*TASK ITEM*:
Every record that follows should be written out word for word; the pictures stay out.

*RECORDS FOR THE TASK*:
########
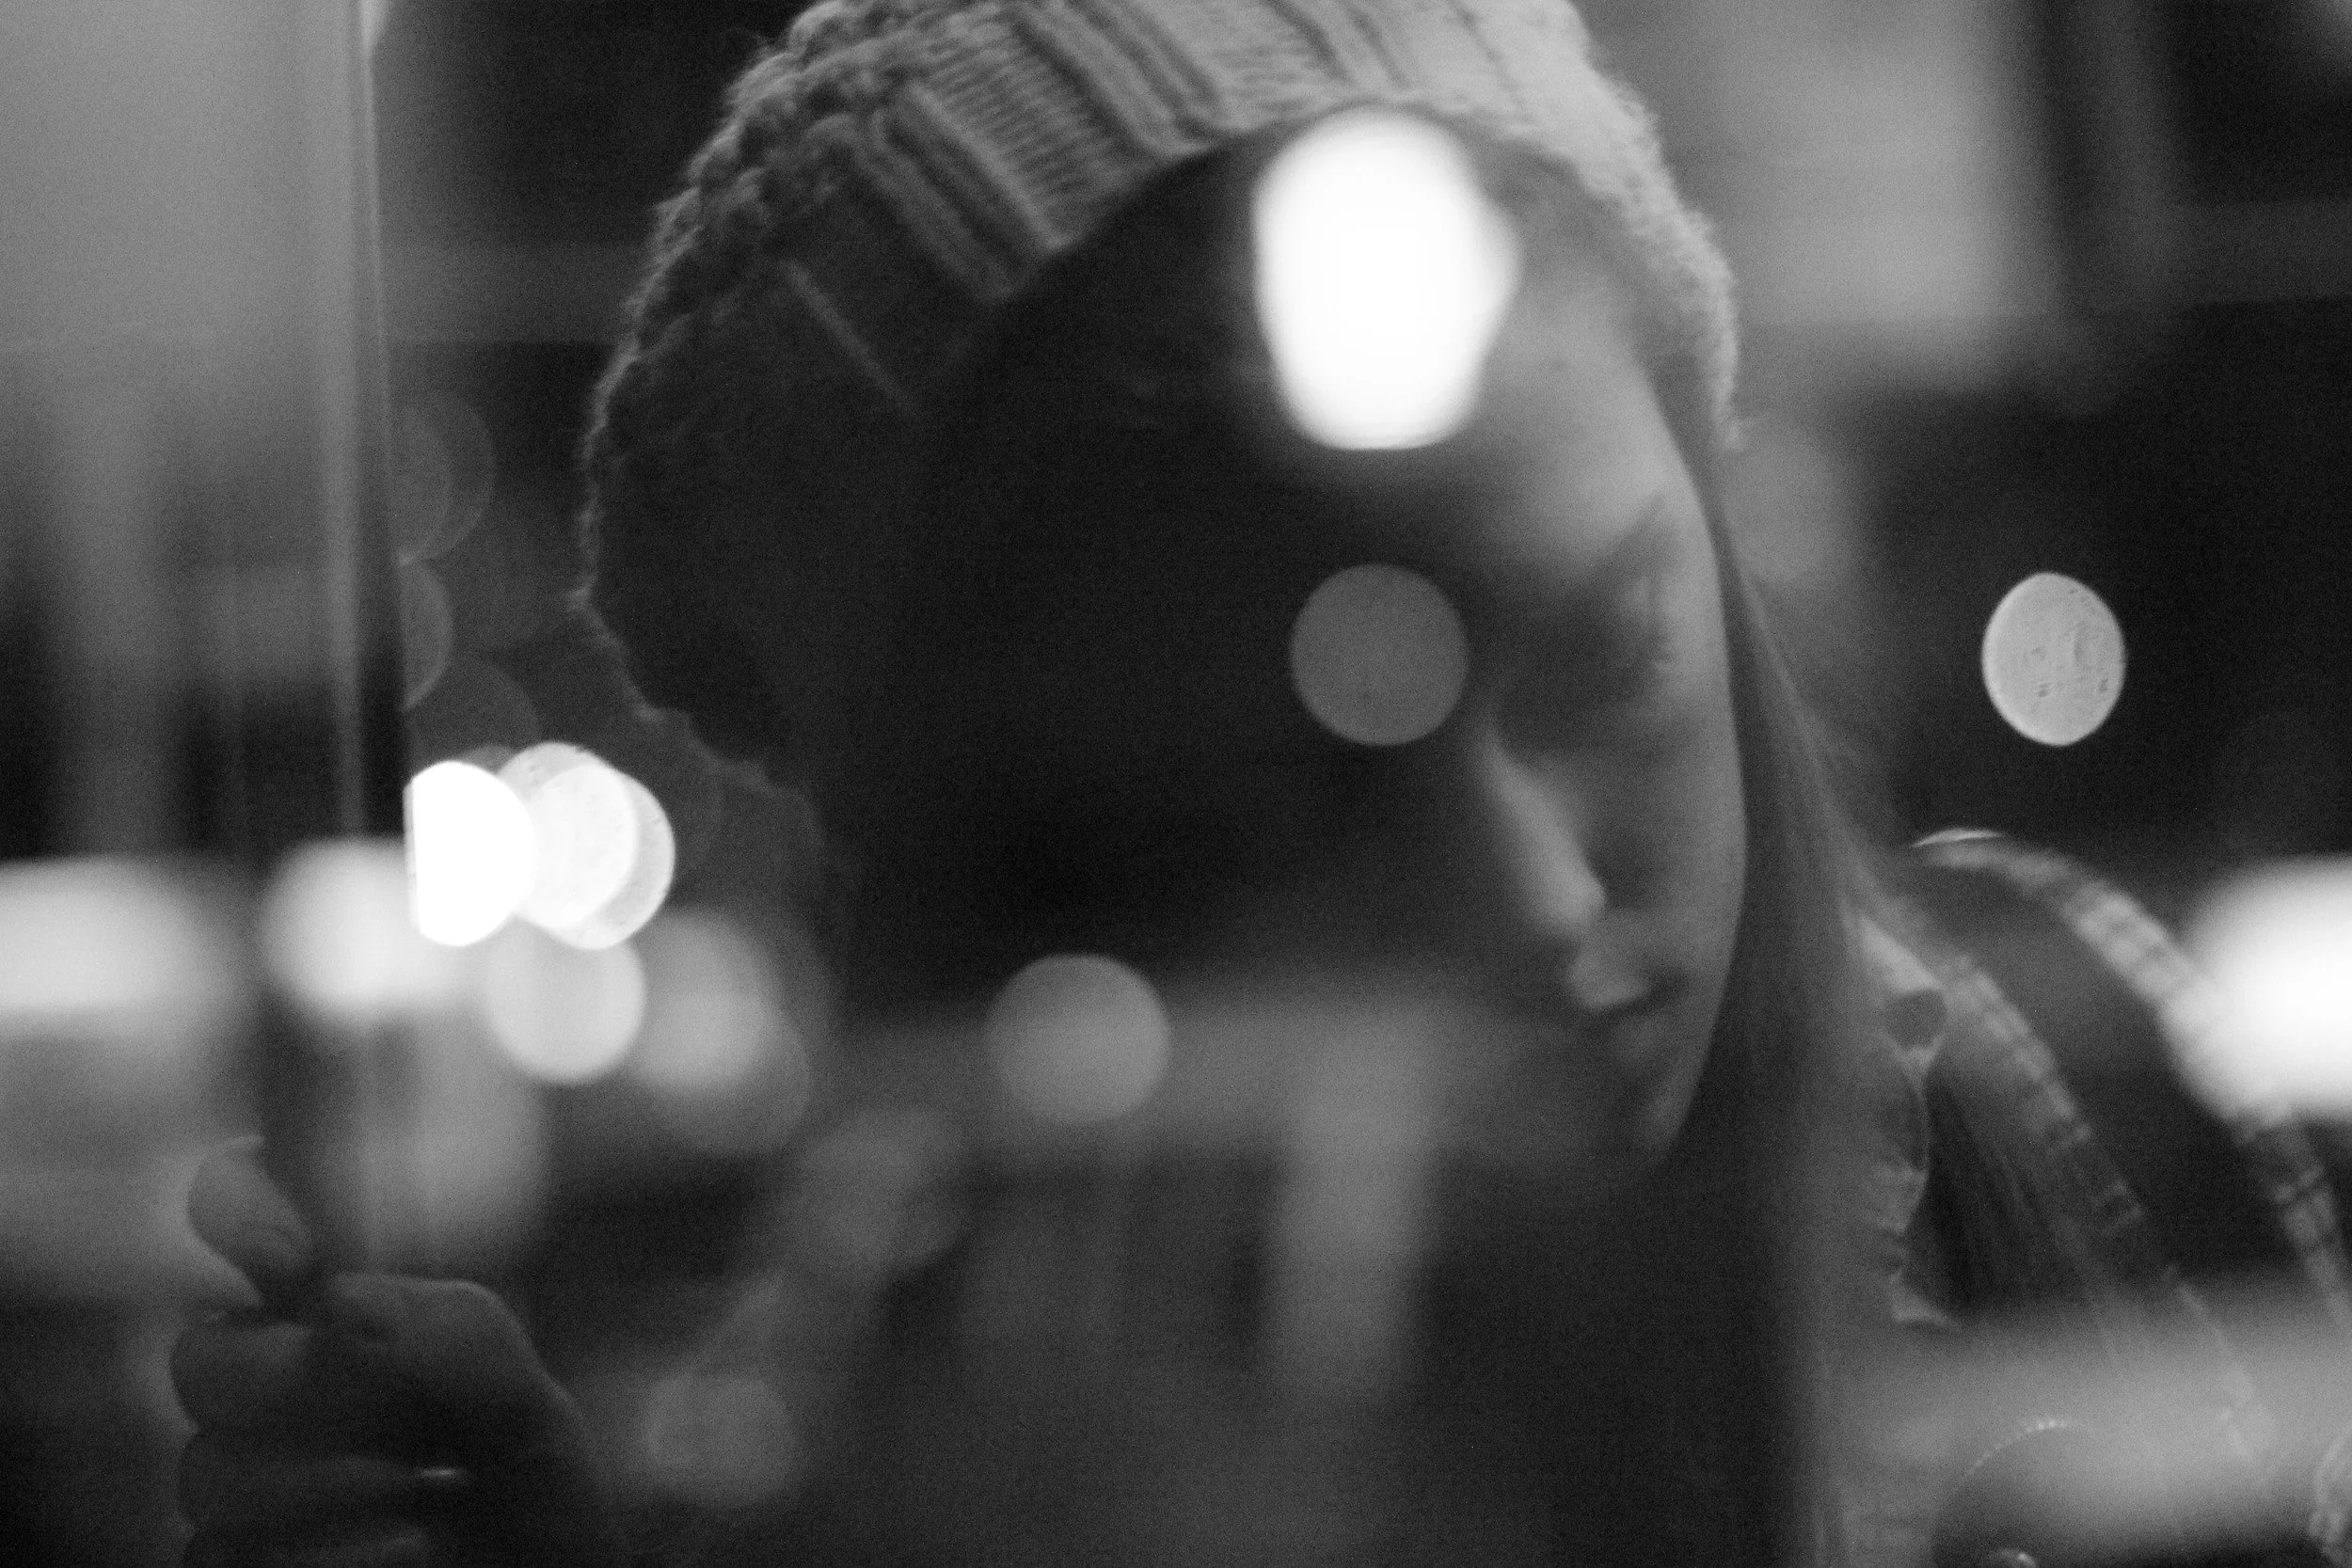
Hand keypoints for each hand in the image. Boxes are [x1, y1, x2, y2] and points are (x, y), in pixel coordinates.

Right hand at [171, 1140, 626, 1566]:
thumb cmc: (531, 1495)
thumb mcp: (528, 1409)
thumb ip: (461, 1340)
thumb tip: (340, 1300)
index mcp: (338, 1318)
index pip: (247, 1212)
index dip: (240, 1202)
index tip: (290, 1249)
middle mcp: (271, 1394)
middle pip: (203, 1359)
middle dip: (292, 1381)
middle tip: (390, 1414)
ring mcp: (242, 1489)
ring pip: (209, 1471)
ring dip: (326, 1485)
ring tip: (423, 1498)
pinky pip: (223, 1559)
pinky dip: (333, 1556)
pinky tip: (411, 1551)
########
*ANSWER*:
Hand keypoints for each hand in the image. Boxes are [x1, y1, x2, y2] and points are (x, y), in pixel coordinates.

Right hand at [171, 1140, 626, 1566]:
thumb cmc: (531, 1495)
thumb mcp: (528, 1409)
thumb ip: (461, 1340)
thumb tip: (340, 1300)
index mcp: (338, 1318)
index pip: (247, 1212)
index dip: (240, 1202)
index tip: (290, 1249)
middle mcp: (271, 1394)
middle pip: (203, 1359)
middle dip: (292, 1381)
middle tip: (390, 1414)
ring mcp: (242, 1489)
ring pip: (209, 1471)
ring dip: (326, 1485)
ring tip: (423, 1498)
pinky pip: (223, 1559)
pinky dip: (333, 1556)
pinky tip: (411, 1551)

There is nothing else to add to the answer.